■ **Extract provided**
------------------------------
This story is part of Endgames, a Digiday Media editorial package focused on what’s next, what’s coming, and what’s being phased out in the industries we cover. Access the rest of our Endgames coverage here; to read Glossy’s Engames coverage, click here; Modern Retail’s coverage is available here.
2020 was a tough time to be a retailer, unless you happen to be a billionaire with an eye for retail.
Nearly 30 retailers have filed for bankruptcy so far in 2020, closing thousands of stores. But a few of those businesses have been acquired by consortia like Authentic Brands Group. Most recently ABG has purchased Brooks Brothers, Forever 21 and Barneys — all ailing for their own set of reasons.
ABG’s philosophy seems simple, and predicated on past wins: buy low and eke out profit any way you can, every step of the way. That includes brand partnerships, licensing and keeping only the aspects of the business that have been shown bring returns. In 2020, that model was able to reach a scale never before seen. Retailers left and right have been crashing and burning, and ABG has been waiting in the wings to scoop up the right properties.
------------------------------
■ **Data records**
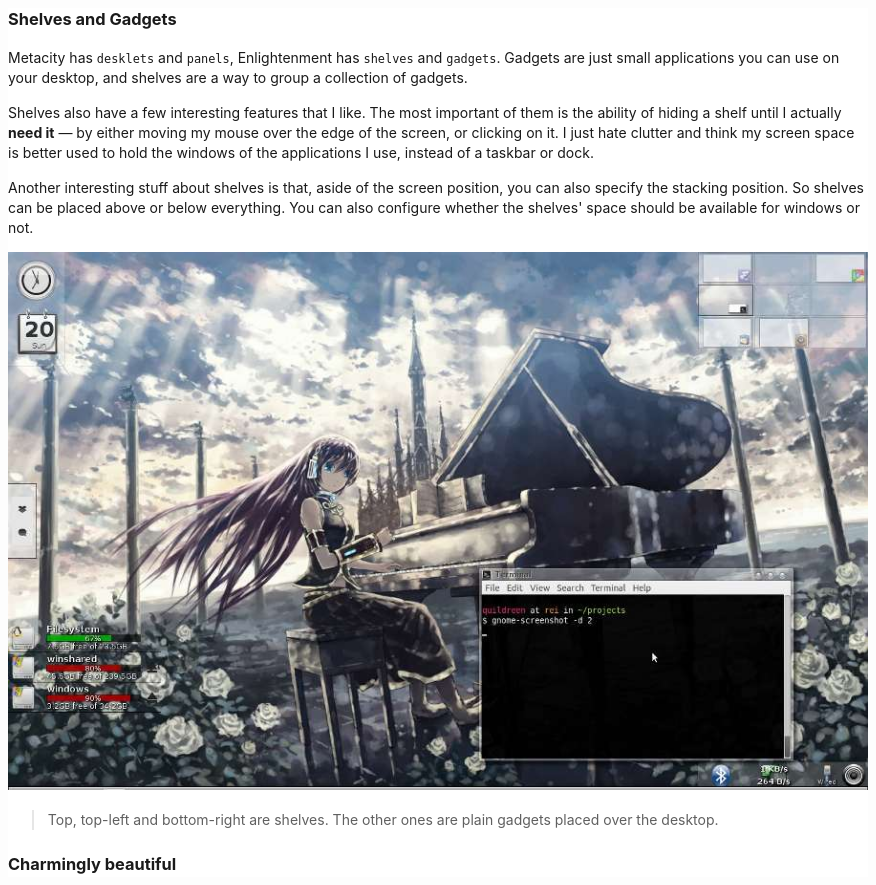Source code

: 
### Shelves and Gadgets

Metacity has `desklets` and `panels`, Enlightenment has `shelves` and
`gadgets`. Gadgets are just small applications you can use on your desktop, and
shelves are a way to group a collection of gadgets.

Shelves also have a few interesting features that I like. The most important of
them is the ability of hiding a shelf until I actually **need it** — by either
moving my mouse over the edge of the screen, or clicking on it. I just hate
clutter and think my screen space is better used to hold the windows of the
applications I use, instead of a taskbar or dock.

Another interesting stuff about shelves is that, aside of the screen position,
you can also specify the stacking position. So shelves can be placed above or
below everything. You can also configure whether the shelves' space should be
available for windows or not.

![desktop](/files/2011/02/desktop.jpg)

> Top, top-left and bottom-right are shelves. The other ones are plain gadgets
> placed over the desktop.



### Charmingly beautiful

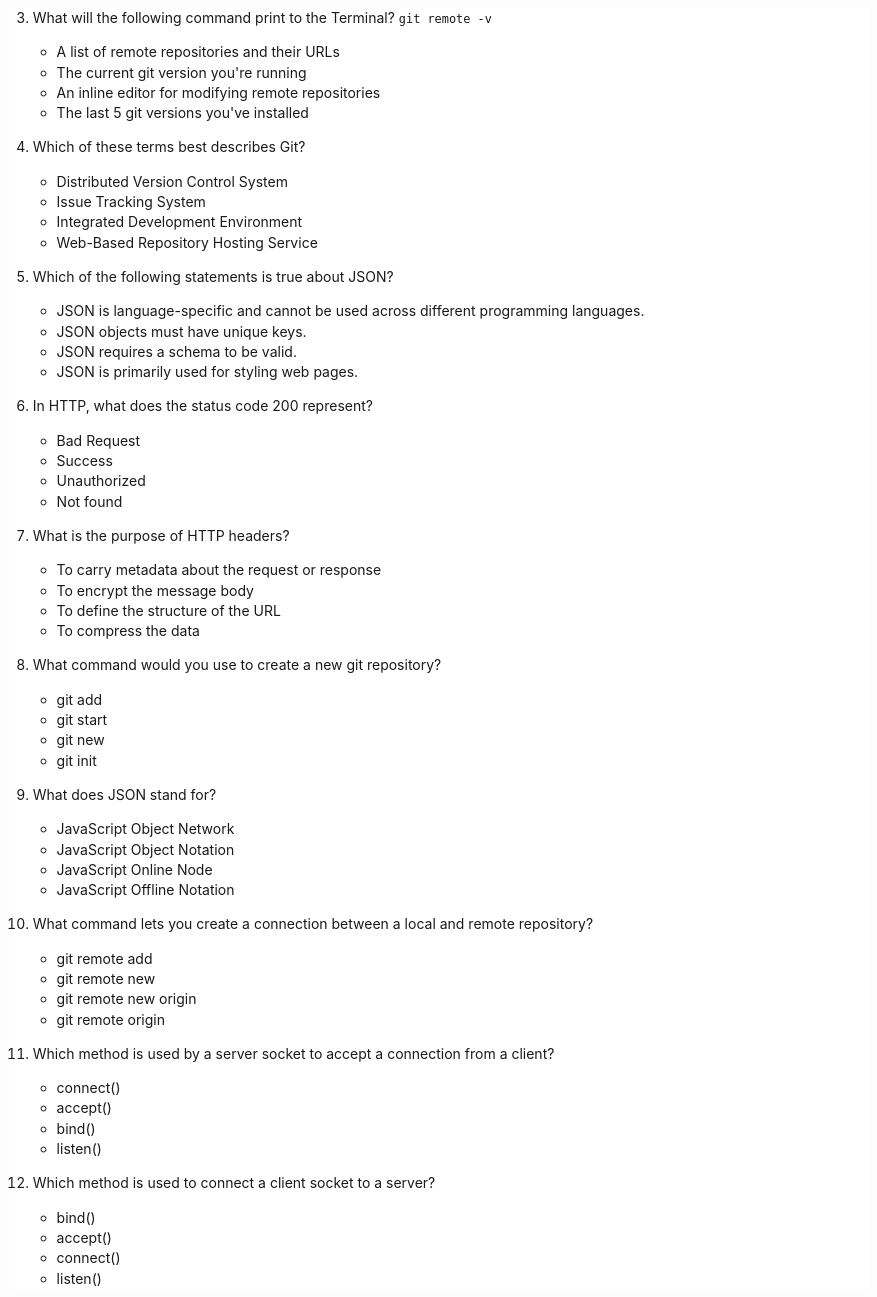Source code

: 3. What will the following command print to the Terminal? `git remote -v`  
   - A list of remote repositories and their URLs  
   - The current git version you're running  
   - An inline editor for modifying remote repositories  
   - The last 5 git versions you've installed  

4. Which of these terms best describes Git?  
   - Distributed Version Control System  
   - Issue Tracking System  
   - Integrated Development Environment  
   - Web-Based Repository Hosting Service  

5. Which of the following statements is true about JSON?  
   - JSON is language-specific and cannot be used across different programming languages.  
   - JSON objects must have unique keys.  
   - JSON requires a schema to be valid.  
   - JSON is primarily used for styling web pages.  

6. In HTTP, what does the status code 200 represent?  
   - Bad Request  
   - Success  
   - Unauthorized  
   - Not found  

7. What is the purpose of HTTP headers?  
   - To carry metadata about the request or response  
   - To encrypt the message body  
   - To define the structure of the URL  
   - To compress the data  

8. What command would you use to create a new git repository?  
   - git add  
   - git start  
   - git new  
   - git init  

9. What does JSON stand for?  
   - JavaScript Object Network  
   - JavaScript Object Notation  
   - JavaScript Online Node  
   - JavaScript Offline Notation  

10. What command lets you create a connection between a local and remote repository?  
    - git remote add  
    - git remote new  
    - git remote new origin  
    - git remote origin  

11. Which method is used by a server socket to accept a connection from a client?  
    - connect()  
    - accept()  
    - bind()  
    - listen()  

12. Which method is used to connect a client socket to a server?  
    - bind()  
    - accept()  
    - connect()  
    - listen()  
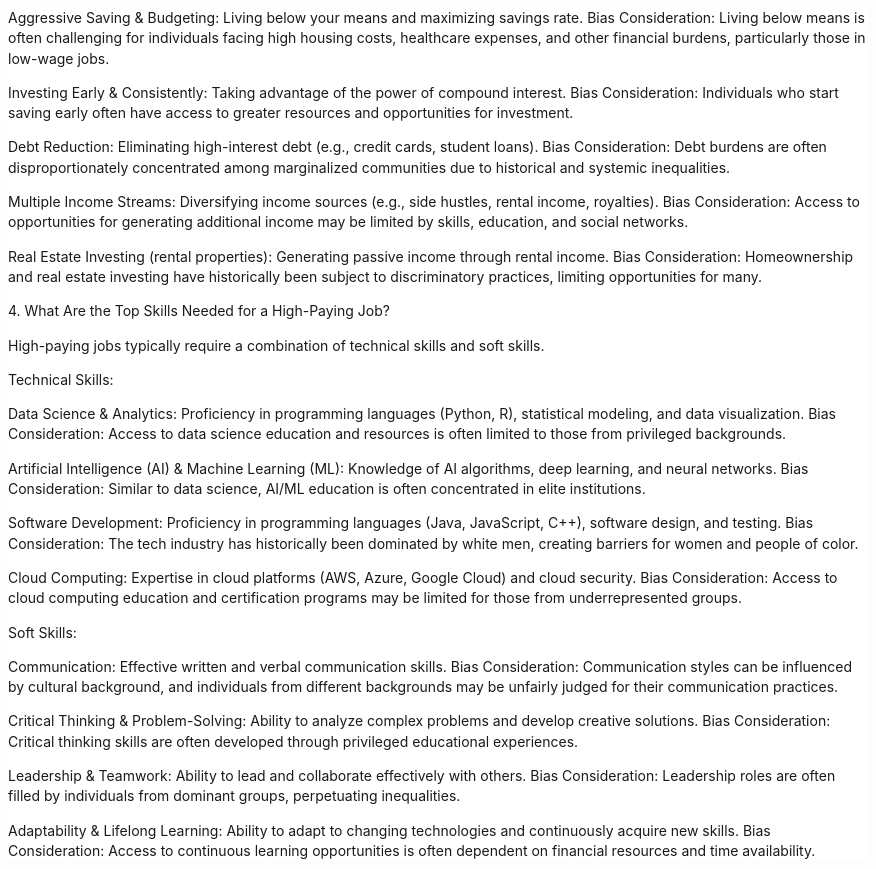 Aggressive Saving \& Budgeting: Living below your means and maximizing savings rate. Bias Consideration: Living below means is often challenging for individuals facing high housing costs, healthcare expenses, and other financial burdens, particularly those in low-wage jobs.

Investing Early \& Consistently: Taking advantage of the power of compound interest. Bias Consideration: Individuals who start saving early often have access to greater resources and opportunities for investment.

Debt Reduction: Eliminating high-interest debt (e.g., credit cards, student loans). Bias Consideration: Debt burdens are often disproportionately concentrated among marginalized communities due to historical and systemic inequalities.

Multiple Income Streams: Diversifying income sources (e.g., side hustles, rental income, royalties). Bias Consideration: Access to opportunities for generating additional income may be limited by skills, education, and social networks.

Real Estate Investing (rental properties): Generating passive income through rental income. Bias Consideration: Homeownership and real estate investing have historically been subject to discriminatory practices, limiting opportunities for many.

4\. What Are the Top Skills Needed for a High-Paying Job?

High-paying jobs typically require a combination of technical skills and soft skills.

Technical Skills:

Data Science \& Analytics: Proficiency in programming languages (Python, R), statistical modeling, and data visualization. Bias Consideration: Access to data science education and resources is often limited to those from privileged backgrounds.

Artificial Intelligence (AI) \& Machine Learning (ML): Knowledge of AI algorithms, deep learning, and neural networks. Bias Consideration: Similar to data science, AI/ML education is often concentrated in elite institutions.

Software Development: Proficiency in programming languages (Java, JavaScript, C++), software design, and testing. Bias Consideration: The tech industry has historically been dominated by white men, creating barriers for women and people of color.

Cloud Computing: Expertise in cloud platforms (AWS, Azure, Google Cloud) and cloud security. Bias Consideration: Access to cloud computing education and certification programs may be limited for those from underrepresented groups.

Soft Skills:

Communication: Effective written and verbal communication skills. Bias Consideration: Communication styles can be influenced by cultural background, and individuals from different backgrounds may be unfairly judged for their communication practices.

Critical Thinking \& Problem-Solving: Ability to analyze complex problems and develop creative solutions. Bias Consideration: Critical thinking skills are often developed through privileged educational experiences.

Leadership \& Teamwork: Ability to lead and collaborate effectively with others. Bias Consideration: Leadership roles are often filled by individuals from dominant groups, perpetuating inequalities.

Adaptability \& Lifelong Learning: Ability to adapt to changing technologies and continuously acquire new skills. Bias Consideration: Access to continuous learning opportunities is often dependent on financial resources and time availability.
------------------------------
■ **Tasks for this exercise**
A - In the article on 2020 retail bankruptcies, which three retailers did Authentic Brands Group most recently purchase?
B - Pick up the article on Authentic Brands Group and the 2020 retail bankruptcies after its last sentence and write the next part.

■ **Answers to this exercise**
A - Brooks Brothers, Forever 21 and Barneys.

B -
In August, ABG and Simon Property (via a combined entity called SPARC — Simon Properties Authentic Retail Concepts) scooped up Brooks Brothers at the discount price of $325 million. ABG expects to sign partners for Brooks Brothers furnishings, underwear, neckwear, hosiery, footwear, fragrance, beauty and other categories, or, as ABG’s CMO and Nick Woodhouse put it, “redefine the brand promise and reclaim its heritage with an eye focused on the future.” The project was one of cutting costs, focusing on the most profitable locations and quadrupling its online presence.
For years, ABG has purchased different businesses with the tying bind being that they had instant customer recognition. The portfolio includes Sports Illustrated, Juicy Couture, Frederick’s of Hollywood and Elvis Presley. For most of these, the play has been to license the name out and bring in cheap revenue. According to the New York Times, these names put together have brought in $15 billion annually.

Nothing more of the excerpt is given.